I've just worked up a drop-dead simple asset metadata database for the Pachyderm project. It's just a MySQL database, with a single table that has 10 fields (including primary key). This simple database will serve basic metadata needs for the Pachyderm beta.
I also built a simple asset management system to test out the database. I decided to do a lightweight PHP "application" to stretch my legs in a non-WebObjects non-Java environment. This is about as far from the elegant Model View Controller design pattern as it gets. Raw SQL is littered throughout the PHP code. But, you know what? It works. And is unbelievably simple to debug.
I'm thinking a version of this PHP asset management app, running on top of a simple asset metadata database, may form a valuable Small Piece, patterned after del.icio.us, but giving us the ability to extend for our purposes.
My previous thinking about metadata storage was stuck in the conventional "hardened", enterprise-class thinking that only storing an IEEE LOM would satisfy. Bollocks. This simple metadata database will gladly be coerced to spit out IEEE LOM records on demand, or Dublin Core, or whatever else is required.
There's a meme going around that says something like "the best solution is the absolute simplest thing that could possibly work" (I've heard it in a couple ITConversations sessions, and on a couple blogs - I'll have to track down who started it...) This solution is in that vein, and it's really striking a cord with me.
Give it a shot, if you like. But, be gentle, since it's my first real PHP work, and was cobbled together with the help of my on-demand guidance system. (oh, and I know it looks like crap - I haven't even started thinking about UI for it)
UPDATE: I've been slowly working on the asset manager test app when I get the chance. It strikes me just how simple it is to build. With the use of includes, it should be entirely possible to approach nice OOP design, although it won't be all MVC. But, if it's this simple to do, maybe you don't need MVC... I added file upload and MIME type recording in maybe 15 minutes, including the google-time to figure out what to do. I'm really enjoying PHP as a language - having some flashbacks to Lingo. The power of small pieces...

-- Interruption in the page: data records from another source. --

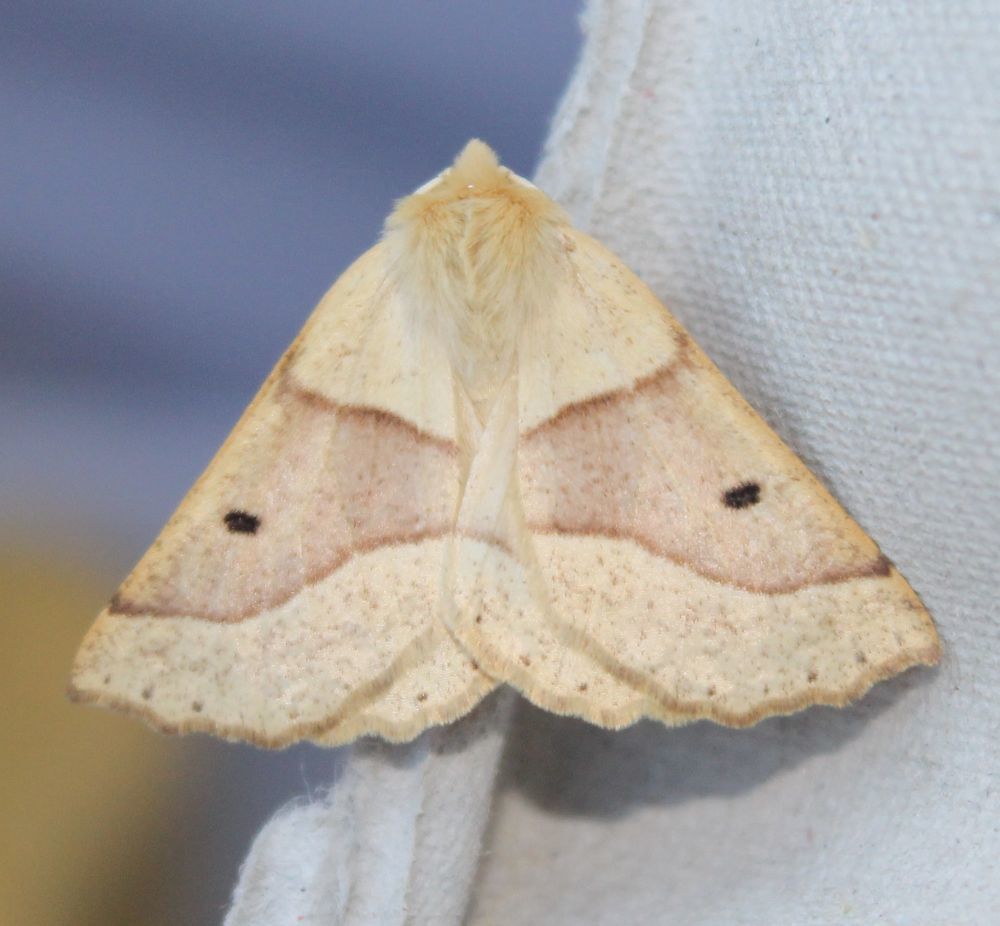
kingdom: Animalia
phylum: Arthropoda
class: Insecta
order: Lepidoptera
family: Geometridae
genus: Crocallis
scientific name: Crocallis elinguaria
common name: Scalloped oak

UPDATE: As I'm adding/tweaking stuff in this simple asset manager, I've realized that it is probably only a week or 2 of effort away from replicating the functionality of CAREO. I could use simple stylesheet switching to replace the "themes" in CAREO. All that is really left to add is authentication, activity tracking, RSS views, and a few other types of queries. But, as a few simple PHP scripts (currently maybe a total of 100 lines of code spread over a handful of files) instead of large java frameworks and applications, it should be much easier for others to extend and adapt for their needs... I do realize that my current attempt at PHP code is rather inelegant, but I'm hoping to follow some of the patterns and techniques used in WordPress to keep it clean, modular, and extensible.
Yet Another UPDATE: I've updated the asset database to store the full Dublin Core set of elements, so it should serve as a pretty solid foundation for any asset management use... I'll try porting the Teaching Resources Database over to it to see how it goes... Using an XML database is overkill for that anyway, and if I use the asset manager, I get to throw in the add/edit functionality for free (something that's on my plate for Teaching Resources anyway, so if I can just re-use this code, I'm further ahead already).